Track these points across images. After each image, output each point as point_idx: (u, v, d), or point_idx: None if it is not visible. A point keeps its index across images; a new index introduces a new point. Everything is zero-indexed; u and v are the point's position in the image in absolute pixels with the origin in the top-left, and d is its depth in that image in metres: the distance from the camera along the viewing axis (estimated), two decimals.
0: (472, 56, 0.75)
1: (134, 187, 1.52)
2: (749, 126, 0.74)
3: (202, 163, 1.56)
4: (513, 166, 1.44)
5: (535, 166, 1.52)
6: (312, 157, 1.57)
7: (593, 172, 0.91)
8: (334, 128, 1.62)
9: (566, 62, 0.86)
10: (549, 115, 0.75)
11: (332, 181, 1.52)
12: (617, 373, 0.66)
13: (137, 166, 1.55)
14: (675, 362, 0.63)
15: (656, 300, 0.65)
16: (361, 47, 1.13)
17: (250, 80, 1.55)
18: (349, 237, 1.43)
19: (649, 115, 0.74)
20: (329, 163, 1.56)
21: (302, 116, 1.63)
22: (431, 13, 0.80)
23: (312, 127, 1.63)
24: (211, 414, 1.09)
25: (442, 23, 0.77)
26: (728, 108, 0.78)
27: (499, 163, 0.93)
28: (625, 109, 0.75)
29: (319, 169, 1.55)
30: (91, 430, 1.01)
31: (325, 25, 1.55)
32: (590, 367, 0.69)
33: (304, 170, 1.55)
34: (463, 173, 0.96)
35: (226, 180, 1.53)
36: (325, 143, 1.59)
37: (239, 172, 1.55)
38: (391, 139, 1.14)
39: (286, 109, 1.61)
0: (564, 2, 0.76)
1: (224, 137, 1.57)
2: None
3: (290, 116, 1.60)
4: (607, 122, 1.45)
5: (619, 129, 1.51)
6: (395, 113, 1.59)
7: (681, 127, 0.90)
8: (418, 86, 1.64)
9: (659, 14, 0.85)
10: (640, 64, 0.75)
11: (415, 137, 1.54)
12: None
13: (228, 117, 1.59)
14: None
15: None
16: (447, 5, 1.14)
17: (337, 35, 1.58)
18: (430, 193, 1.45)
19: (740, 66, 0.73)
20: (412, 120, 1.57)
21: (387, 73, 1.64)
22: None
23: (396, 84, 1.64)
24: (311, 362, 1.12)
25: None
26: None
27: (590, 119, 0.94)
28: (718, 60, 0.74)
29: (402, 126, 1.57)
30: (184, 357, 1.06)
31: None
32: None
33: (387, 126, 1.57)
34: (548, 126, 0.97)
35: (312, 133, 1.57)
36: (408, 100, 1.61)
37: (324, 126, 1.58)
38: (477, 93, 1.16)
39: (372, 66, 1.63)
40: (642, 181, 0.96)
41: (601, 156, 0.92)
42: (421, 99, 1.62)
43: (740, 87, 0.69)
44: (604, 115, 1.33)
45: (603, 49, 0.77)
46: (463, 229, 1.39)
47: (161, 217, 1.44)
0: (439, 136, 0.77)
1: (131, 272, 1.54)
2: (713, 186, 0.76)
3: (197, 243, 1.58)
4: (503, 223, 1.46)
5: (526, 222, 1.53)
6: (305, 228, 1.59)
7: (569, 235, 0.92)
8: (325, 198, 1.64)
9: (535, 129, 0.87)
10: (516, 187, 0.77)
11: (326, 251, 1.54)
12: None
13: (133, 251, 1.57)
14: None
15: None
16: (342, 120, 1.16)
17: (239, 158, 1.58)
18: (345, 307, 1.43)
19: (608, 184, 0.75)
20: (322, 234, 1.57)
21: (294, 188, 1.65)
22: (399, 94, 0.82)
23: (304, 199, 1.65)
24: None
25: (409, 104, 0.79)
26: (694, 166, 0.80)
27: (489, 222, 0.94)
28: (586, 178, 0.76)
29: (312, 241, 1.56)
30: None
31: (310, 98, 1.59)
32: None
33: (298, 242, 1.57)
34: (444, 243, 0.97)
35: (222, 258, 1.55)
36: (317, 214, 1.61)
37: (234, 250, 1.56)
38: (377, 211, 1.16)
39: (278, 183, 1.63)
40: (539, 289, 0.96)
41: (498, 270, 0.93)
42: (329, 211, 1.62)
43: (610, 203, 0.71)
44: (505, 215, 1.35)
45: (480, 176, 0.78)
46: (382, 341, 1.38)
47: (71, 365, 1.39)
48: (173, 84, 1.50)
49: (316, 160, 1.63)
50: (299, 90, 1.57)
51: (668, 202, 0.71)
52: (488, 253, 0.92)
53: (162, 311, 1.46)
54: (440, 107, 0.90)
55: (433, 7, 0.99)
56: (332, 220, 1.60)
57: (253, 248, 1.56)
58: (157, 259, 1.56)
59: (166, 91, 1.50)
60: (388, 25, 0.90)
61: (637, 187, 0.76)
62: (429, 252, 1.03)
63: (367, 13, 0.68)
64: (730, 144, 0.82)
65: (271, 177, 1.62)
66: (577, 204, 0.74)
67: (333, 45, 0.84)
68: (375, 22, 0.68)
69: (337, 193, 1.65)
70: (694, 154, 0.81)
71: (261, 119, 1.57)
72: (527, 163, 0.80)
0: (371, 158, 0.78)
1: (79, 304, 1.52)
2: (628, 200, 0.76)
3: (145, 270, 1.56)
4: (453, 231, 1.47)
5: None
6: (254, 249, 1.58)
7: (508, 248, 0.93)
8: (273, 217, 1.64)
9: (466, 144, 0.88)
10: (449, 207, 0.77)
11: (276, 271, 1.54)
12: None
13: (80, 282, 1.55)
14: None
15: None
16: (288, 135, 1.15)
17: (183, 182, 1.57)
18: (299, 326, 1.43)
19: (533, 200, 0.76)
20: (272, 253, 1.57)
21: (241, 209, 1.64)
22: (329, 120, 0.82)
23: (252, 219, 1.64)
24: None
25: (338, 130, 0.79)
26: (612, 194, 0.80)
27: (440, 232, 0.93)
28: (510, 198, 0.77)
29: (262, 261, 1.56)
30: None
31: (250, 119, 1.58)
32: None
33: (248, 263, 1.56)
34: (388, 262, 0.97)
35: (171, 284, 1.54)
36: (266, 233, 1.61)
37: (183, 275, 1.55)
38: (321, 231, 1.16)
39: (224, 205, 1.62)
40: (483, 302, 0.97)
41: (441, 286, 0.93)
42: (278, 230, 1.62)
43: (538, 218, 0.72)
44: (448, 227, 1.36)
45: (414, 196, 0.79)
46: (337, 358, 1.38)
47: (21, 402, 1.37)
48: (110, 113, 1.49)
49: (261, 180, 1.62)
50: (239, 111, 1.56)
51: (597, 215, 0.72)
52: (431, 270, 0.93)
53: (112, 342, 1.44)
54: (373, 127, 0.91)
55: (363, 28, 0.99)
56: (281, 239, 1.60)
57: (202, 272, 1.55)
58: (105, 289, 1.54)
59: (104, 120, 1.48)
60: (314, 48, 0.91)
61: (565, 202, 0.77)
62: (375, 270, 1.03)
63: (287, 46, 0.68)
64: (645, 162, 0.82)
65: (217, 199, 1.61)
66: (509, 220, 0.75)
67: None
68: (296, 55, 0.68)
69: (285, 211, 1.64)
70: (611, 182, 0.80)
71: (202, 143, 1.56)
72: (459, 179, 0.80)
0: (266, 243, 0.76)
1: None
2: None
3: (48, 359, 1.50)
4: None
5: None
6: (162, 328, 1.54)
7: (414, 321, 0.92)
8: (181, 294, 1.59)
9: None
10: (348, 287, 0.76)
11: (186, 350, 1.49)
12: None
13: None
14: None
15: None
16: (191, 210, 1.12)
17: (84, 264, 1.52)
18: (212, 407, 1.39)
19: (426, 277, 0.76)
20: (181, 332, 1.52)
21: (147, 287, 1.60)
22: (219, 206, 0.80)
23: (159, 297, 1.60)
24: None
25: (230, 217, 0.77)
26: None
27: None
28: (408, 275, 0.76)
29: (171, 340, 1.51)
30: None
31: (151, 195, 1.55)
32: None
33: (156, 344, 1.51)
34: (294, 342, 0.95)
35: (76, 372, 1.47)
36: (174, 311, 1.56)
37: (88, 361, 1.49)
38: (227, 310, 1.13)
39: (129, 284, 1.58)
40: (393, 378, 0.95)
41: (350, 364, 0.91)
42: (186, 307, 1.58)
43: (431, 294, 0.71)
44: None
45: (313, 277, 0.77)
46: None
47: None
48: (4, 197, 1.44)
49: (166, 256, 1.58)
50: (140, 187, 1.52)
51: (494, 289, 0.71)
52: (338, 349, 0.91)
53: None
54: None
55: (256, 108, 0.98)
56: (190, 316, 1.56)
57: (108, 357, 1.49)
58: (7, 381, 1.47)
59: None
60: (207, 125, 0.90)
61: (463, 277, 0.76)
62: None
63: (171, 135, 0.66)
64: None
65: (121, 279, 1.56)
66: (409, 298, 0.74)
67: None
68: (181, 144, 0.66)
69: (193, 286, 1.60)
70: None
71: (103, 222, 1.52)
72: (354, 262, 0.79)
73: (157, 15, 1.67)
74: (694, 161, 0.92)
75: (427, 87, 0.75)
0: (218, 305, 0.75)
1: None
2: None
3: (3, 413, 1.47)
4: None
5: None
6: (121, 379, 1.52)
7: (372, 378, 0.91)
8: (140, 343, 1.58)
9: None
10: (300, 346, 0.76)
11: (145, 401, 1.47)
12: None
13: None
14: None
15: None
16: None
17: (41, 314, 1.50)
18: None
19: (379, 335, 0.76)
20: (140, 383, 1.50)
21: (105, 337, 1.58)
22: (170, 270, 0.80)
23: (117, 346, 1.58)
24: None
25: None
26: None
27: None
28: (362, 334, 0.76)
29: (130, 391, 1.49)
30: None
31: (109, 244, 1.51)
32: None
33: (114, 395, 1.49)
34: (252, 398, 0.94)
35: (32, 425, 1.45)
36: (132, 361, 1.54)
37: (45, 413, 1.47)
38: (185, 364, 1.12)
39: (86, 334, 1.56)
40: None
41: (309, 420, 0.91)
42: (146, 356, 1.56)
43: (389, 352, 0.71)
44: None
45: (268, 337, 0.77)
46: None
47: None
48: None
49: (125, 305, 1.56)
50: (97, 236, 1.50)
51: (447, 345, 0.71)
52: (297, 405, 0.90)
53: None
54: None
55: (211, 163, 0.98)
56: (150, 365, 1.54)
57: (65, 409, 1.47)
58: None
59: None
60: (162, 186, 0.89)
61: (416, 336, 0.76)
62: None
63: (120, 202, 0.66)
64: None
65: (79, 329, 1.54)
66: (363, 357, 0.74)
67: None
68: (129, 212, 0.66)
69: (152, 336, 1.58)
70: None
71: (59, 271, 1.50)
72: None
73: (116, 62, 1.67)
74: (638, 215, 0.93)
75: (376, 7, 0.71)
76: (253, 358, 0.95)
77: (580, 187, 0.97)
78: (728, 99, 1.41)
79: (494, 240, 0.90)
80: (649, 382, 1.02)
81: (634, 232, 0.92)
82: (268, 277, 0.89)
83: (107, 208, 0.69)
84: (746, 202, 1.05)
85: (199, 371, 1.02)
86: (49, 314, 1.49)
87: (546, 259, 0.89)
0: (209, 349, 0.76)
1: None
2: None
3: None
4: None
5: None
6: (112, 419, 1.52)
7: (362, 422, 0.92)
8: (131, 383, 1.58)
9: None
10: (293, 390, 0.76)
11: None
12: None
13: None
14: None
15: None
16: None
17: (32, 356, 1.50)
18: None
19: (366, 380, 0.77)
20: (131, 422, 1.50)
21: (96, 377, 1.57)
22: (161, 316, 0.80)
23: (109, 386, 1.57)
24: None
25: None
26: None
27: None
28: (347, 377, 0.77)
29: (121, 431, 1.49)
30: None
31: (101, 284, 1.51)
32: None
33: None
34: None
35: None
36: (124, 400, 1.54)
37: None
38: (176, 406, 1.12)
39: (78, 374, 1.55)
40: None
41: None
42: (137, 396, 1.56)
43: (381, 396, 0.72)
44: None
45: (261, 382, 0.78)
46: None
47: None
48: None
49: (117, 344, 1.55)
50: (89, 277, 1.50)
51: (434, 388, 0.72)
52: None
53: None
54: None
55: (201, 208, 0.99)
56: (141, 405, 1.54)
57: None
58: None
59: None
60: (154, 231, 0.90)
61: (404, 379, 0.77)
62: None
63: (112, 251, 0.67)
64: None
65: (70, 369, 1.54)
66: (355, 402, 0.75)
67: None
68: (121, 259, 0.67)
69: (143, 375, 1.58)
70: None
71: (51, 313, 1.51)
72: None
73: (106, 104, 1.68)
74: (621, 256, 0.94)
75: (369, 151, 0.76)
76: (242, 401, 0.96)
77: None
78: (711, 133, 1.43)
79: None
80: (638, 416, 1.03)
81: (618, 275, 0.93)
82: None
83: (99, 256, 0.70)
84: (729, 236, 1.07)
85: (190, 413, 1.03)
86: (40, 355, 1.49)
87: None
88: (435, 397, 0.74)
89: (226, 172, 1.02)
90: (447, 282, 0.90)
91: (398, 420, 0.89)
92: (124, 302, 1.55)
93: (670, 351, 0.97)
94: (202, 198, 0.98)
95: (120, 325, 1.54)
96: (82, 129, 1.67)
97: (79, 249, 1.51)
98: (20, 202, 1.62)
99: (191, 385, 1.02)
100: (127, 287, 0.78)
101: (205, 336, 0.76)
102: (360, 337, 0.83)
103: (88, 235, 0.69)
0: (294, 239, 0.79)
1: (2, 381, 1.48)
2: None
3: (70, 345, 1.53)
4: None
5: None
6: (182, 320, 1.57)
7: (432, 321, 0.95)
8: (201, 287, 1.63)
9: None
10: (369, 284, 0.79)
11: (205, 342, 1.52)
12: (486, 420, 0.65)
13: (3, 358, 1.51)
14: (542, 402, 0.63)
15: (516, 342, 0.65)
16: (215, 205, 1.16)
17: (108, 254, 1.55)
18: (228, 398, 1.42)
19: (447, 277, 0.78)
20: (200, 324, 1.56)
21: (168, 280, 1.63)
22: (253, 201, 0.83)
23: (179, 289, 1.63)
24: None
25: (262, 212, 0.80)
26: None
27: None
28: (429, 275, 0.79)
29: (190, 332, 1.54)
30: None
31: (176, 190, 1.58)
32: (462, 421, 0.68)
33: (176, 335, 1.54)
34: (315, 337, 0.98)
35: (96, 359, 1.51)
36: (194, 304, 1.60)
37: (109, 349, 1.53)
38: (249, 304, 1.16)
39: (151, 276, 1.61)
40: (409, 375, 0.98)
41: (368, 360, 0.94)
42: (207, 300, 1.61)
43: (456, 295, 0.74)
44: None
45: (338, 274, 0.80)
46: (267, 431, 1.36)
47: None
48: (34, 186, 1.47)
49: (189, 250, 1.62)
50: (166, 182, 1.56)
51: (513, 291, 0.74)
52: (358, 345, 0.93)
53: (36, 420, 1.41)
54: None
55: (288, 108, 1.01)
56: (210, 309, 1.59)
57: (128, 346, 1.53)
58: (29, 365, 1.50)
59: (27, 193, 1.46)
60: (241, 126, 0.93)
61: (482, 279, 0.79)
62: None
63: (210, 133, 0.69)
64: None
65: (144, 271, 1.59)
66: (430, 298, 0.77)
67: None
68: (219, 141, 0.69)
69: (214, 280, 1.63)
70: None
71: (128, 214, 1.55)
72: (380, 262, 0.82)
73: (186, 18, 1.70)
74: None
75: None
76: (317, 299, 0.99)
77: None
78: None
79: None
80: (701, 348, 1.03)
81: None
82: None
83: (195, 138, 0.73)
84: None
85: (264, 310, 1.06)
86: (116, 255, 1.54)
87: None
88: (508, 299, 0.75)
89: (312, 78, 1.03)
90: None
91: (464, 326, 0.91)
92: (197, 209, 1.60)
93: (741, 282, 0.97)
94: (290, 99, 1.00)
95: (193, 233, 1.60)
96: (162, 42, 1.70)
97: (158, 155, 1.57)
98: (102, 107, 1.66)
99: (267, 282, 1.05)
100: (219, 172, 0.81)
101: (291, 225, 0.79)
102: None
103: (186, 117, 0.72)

────────────────────

Problem requirements: Reproduce the records above exactly, from the first line through the line containing "16: (361, 47, 1.13)", and output nothing else.

Written reply:
Track these points across images. After each image, output each point as point_idx: (u, v, d), or point_idx: None if it is not visible. A point keeps its index across images; a new index introduces a new point. Everything is zero-indexed; u and v are the point's position in the image in absolute pixels with the origin in the top-left, and d is its depth in that image in metres: the distance from the camera along the viewing axis (estimated), two decimals.
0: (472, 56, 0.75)
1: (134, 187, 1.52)
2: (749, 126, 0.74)
3: (202, 163, 1.56)
4: (513, 166, 1.44)
5: (535, 166, 1.52)
6: (312, 157, 1.57)
7: (593, 172, 0.91)
8: (334, 128, 1.62)
9: (566, 62, 0.86)
10: (549, 115, 0.75)
11: (332, 181, 1.52)
12: (617, 373, 0.66)
13: (137, 166, 1.55)
14: (675, 362, 0.63)
15: (656, 300, 0.65)
16: (361, 47, 1.13)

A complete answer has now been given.